Grundsätzlich ist bei der Beurteilung der Arg- und darauf beruhenden Wehrlosigkeit auf den ersten mit Tötungsvorsatz ausgeführten Angriff abzustellen. Die Arglosigkeit muss also (nur) in dem Augenblick des „jetzt geht`s los“ und damit in dem Zeitpunkt, in welchen die Tat in das Versuchsstadium eintritt, vorliegen. Entfällt sie danach, was regelmäßig der Fall sein dürfte bei mehreren aufeinanderfolgenden Angriffen, dann ist das für die Beurteilung der Heimtücke irrelevant.
Fraglich ist aber, ob in Einzelfällen nicht auch auf einen noch früheren Zeitpunkt abgestellt werden kann. Was ist, wenn der Täter das Opfer in einen Hinterhalt lockt und dem Opfer, kaum ist es dort angekommen, dann offen feindselig gegenübertritt bevor er es dann später z.B. ersticht? Aufgrund der feindseligen Konfrontation könnte man eine Arg- und Wehrlosigkeit zum Zeitpunkt des Zustechens ablehnen. Dies würde aber die Heimtücke nach Auffassung des BGH zu sehr einengen. In seinem Beschluss v. 31.07.2018 (5 StR 296/18) hat der BGH diese Rechtsprechung zunächst noch einmal bekräftigt:
„Bei einer von langer Hand geplanten und vorbereiteten Tat kann das Heimtückische nach ständiger Rechtsprechung jedoch gerade in den Vorkehrungen liegen, die der Täter ergreift, um eine günstige Gelegenheit zur Tötung zu schaffen, falls sie bei der Ausführung der Tat noch fortwirken. Das hat der Bundesgerichtshof für Fälle eines wohldurchdachten Lockens in einen Hinterhalt und des raffinierten Stellens einer Falle entschieden…“
In dem nun zu entscheidenden Fall hatte der Täter das Opfer aber nun nicht in einen Hinterhalt gelockt, sondern dem Sohn des Opfers, welchen er zuvor in seine Gewalt gebracht hatte, den Wohnungsschlüssel abgenommen. Mit diesem öffnete er dann die Türe. Das Opfer, welches mit der Heimkehr des Sohnes rechnete, war zu diesem Zeitpunkt arglos. In der Wohnung angekommen, bedrohte der Täter das Opfer alsdann zunächst mit einer ungeladenen Waffe, bevor er später dann mit einem Messer, welches er in der Küche des Opfers an sich nahm, zustach.
Der BGH hat hier auf den Zeitpunkt des Betretens der Wohnung abgestellt.
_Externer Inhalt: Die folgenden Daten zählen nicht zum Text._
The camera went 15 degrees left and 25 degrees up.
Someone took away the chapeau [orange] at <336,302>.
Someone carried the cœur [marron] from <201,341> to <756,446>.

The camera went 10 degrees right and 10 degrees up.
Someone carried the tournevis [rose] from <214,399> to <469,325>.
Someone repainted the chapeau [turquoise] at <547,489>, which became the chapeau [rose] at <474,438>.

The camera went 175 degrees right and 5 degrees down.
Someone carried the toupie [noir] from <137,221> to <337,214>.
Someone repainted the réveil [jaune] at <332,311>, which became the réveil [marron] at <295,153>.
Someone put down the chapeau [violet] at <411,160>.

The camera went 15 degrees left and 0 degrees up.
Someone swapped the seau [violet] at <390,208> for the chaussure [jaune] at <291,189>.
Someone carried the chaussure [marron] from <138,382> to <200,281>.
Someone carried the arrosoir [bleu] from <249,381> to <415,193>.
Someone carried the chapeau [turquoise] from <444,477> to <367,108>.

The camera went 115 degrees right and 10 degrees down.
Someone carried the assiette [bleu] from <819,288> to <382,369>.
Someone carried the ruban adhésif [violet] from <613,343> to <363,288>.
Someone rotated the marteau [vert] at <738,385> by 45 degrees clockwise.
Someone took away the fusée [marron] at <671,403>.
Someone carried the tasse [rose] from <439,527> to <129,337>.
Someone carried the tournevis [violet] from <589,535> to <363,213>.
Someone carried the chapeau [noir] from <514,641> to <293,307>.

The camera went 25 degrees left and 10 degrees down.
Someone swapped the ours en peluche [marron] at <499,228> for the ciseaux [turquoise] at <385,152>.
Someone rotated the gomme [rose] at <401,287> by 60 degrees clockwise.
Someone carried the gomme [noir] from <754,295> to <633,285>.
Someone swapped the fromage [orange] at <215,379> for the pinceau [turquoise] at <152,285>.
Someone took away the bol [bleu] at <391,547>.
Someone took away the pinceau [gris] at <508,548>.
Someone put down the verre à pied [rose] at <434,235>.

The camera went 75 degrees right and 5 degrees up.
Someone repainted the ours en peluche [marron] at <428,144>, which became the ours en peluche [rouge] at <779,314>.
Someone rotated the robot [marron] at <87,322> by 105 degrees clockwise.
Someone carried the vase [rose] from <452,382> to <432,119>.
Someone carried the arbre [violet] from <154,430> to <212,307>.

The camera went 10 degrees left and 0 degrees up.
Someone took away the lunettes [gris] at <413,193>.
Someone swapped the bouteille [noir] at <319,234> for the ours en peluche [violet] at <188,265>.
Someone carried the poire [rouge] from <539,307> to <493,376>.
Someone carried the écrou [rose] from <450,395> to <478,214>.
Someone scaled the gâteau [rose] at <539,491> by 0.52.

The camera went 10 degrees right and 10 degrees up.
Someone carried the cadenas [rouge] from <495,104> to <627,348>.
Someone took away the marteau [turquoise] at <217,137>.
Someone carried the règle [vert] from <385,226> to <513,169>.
„Auch wenn der Täter seinem ahnungslosen Opfer in dessen Wohnung auflauert, um an dieses heranzukommen, ist nicht entscheidend, ob und wann das Opfer die Gefahr erkennt ….. Es würde unter solchen Vorzeichen zu einer ungerechtfertigten Einengung des Anwendungsbereichs des § 211 StGB führen, die rechtliche Würdigung, ob heimtückische Tatbegehung vorliegt, auf die Umstände im Augenblick der eigentlichen Tötungshandlung zu beschränken ….Entsprechend liegt der Fall hier. Der Angeklagte hatte sich aufgrund eines detaillierten Tatplans bereits mit unbedingtem Tötungsvorsatz die Möglichkeit geschaffen, in den Schutzbereich der später Getöteten einzudringen und sie so in seine Gewalt zu bringen. Dafür hatte er sich ihres Sohns bemächtigt und ihm den Wohnungsschlüssel abgenommen. Mit dem überraschenden Eindringen in die Wohnung der ahnungslosen Frau entzog er ihr von vornherein alle realistischen und zumutbaren Abwehrchancen. Er ließ ihr zum einen keine Möglichkeit, ihm den Zutritt zu verwehren, und schuf zum anderen eine Situation, in der sie ihm – …..– wehrlos ausgeliefert war. ….. Damit wirkte das Tückische seines Vorgehens vom Zeitpunkt des Eindringens in die Wohnung im Rahmen eines in kurzer Zeit ablaufenden Geschehens bis zur eigentlichen Tötungshandlung fort.“
Es macht damit also nach Auffassung des BGH keinen Unterschied, ob der Täter das Opfer mit einer Täuschung in seinen eigenen Machtbereich lockt (Falle/Hinterhalt) oder ob er gleichfalls täuschungsbedingt in den Schutzbereich des Opfers eindringt. In beiden Fällen erschwert er dem Oper durch sein planvoll listiges Vorgehen, welches zum Zeitpunkt des ersten Angriffs fortwirkt, die Abwehr des Angriffs (so auch Puppe NStZ 2009, 208).